このLight航空券の必要マイレージ数は現行の特典交換水準に据え置かれますが、払い戻しやビジネスクラスのラウンジアクセスといった、現在は当然に含まれている特典が付帯しなくなります。
それらが必要なら、「Standard」または「Flex」運賃への追加支払いが必要になります。
Flying Blueの改悪発表
新しい特典価格体系は、エールフランス航空(AF)とKLMオランダ航空(KL)が現在有償航空券で採用している方式に合わせたもので、各キャビンクラスに Light、Standard、Flex の3つの選択肢が用意されます。
特典運賃を商業運賃体系に揃えることで、より一貫性のある顧客体験を実現します。
同時に、エントリーレベルの価格設定と、業界最高水準の在庫アクセスは維持します。
今回の変更後も、上級会員は Light運賃でもすべてのステータス特典を引き続き享受できます。
また、全会員が、大幅割引のPromo Awardsを含む価格設定と、AF/KL便のラストシートまでの特典発券可能性を引き続き利用できます。
この変更は、2026/9/8から適用されます。
この変更はAFとKLの航空券のみが対象です。
パートナー航空会社(他のスカイチームメンバーなど)の特典航空券は変更ありません。
価格は同じ、特典は減る
エントリー価格帯の必要マイル数は据え置かれるため、これは単純な改悪ではありません。
その代わり、同じマイル数で得られるものが減るのです。
Flying Blueでは、ヴァージン・アトランティック航空(VS)に似たモデルで、空席さえあればどの座席でも特典発券できます。
有償で買える席ならポイントでも予約できますが、残席が減るにつれて必要数は上がっていきます。
これは厳密なダイナミックプライシングではありません。
特典価格は現金価格に連動しておらず、最安帯の特典枠が売り切れるにつれて価格が段階的に上がるティア制です。
2026年8月現在、特典交換は標準のビジネスクラス運賃として発券され、以下の特典が付帯します。
小型バッグ1個
手荷物2個
32kg の受託手荷物2個
チェックイン時の標準座席指定無料
ラウンジアクセス
SkyPriority 特典
VSも同じ仕組みです。
VSには「Saver」と標準の2種類の特典運賃がありますが、付帯特典はどちらも同一です。
2026/9/8以降はこれが変わり、ビジネスクラスでは3つの選択肢が提示されるようになります。

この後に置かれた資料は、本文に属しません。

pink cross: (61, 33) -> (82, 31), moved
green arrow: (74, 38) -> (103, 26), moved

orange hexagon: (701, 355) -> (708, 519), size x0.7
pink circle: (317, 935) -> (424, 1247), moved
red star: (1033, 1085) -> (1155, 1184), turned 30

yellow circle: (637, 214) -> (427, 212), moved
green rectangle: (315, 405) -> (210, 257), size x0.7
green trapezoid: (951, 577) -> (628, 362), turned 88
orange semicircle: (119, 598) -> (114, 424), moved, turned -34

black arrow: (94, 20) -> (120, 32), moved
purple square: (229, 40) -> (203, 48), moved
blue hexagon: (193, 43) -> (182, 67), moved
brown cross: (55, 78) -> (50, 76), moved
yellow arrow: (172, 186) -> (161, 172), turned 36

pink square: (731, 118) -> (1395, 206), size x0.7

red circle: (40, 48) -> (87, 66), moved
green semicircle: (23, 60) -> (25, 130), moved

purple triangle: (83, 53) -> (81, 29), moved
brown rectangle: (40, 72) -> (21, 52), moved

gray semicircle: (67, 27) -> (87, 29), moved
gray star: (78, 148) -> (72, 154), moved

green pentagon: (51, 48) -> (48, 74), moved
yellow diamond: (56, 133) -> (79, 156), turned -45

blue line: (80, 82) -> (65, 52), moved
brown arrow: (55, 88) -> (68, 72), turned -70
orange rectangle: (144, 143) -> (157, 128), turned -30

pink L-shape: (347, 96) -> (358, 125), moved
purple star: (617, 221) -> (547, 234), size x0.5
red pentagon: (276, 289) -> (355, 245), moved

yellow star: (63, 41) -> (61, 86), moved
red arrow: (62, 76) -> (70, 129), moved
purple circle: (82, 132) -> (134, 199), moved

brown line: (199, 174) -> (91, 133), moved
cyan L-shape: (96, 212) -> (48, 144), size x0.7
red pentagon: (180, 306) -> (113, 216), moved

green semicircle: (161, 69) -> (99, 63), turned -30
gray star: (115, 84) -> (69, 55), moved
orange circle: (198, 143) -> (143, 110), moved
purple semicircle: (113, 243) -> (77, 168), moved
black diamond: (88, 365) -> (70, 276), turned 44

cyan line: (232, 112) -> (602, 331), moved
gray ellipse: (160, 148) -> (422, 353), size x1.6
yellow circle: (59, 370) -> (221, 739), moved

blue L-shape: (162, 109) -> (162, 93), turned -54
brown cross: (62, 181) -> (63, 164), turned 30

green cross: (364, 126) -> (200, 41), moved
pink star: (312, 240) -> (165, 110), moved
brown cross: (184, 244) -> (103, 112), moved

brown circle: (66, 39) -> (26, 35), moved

特典 Business Light Business Standard Business Flex
小型バッグ1個 ○ ○ ○
手荷物2個 ○ ○ ○
受託手荷物 32kg×1個 32kg×2個 32kg×2個
座席指定 なし チェックイン時の標準座席指定無料 予約時の標準座席指定無料
ラウンジアクセス なし あり あり
SkyPriority 特典 ○ ○ ○
変更 不可 EUR70+運賃差額 運賃差額のみ
払い戻し 不可 EUR70 全額払い戻し可
Business Light は現行水準の価格になります。
Business Standard と Business Flex は、それより高くつきます。
これらの特典が実際に必要なら、特典交換コストのかなり大幅な上昇——特に Flex——を覚悟することになります。
Flying Blue のステータス特典はこれまでどおり
上の例は、Flying Blue ステータスを持たない乗客が特典発券した場合のものです。
Light 特典を予約しても、ステータス特典は満額適用されます。
これは Flying Blue の Platinum・Ultimate 会員には朗報です。
ラウンジアクセス、座席指定、予約の柔軟性など、運賃から剥ぎ取られた特典の一部を「取り戻せる」からです。
もちろん、ステータスを持たない会員にとっては、あまり良い話ではありません。
まとめ
改悪が歓迎されることはありませんし、プログラムに相当な複雑さを上乗せする改悪となればなおさらです。
Business Light特典を予想外にキャンセルせざるを得なくなった場合、変更不可、払い戻し不可、座席も選べないというのは、なかなか大変。
氣に入らなければ、もちろん Flying Blue マイルを AF/KLではなくスカイチームパートナーの特典に使うことができます。
そちらにこの新制度は適用されません。
VSポイントを使った AF/KLの特典発券に特典面の制限がかかるようになるのかどうかは、興味深い見どころです。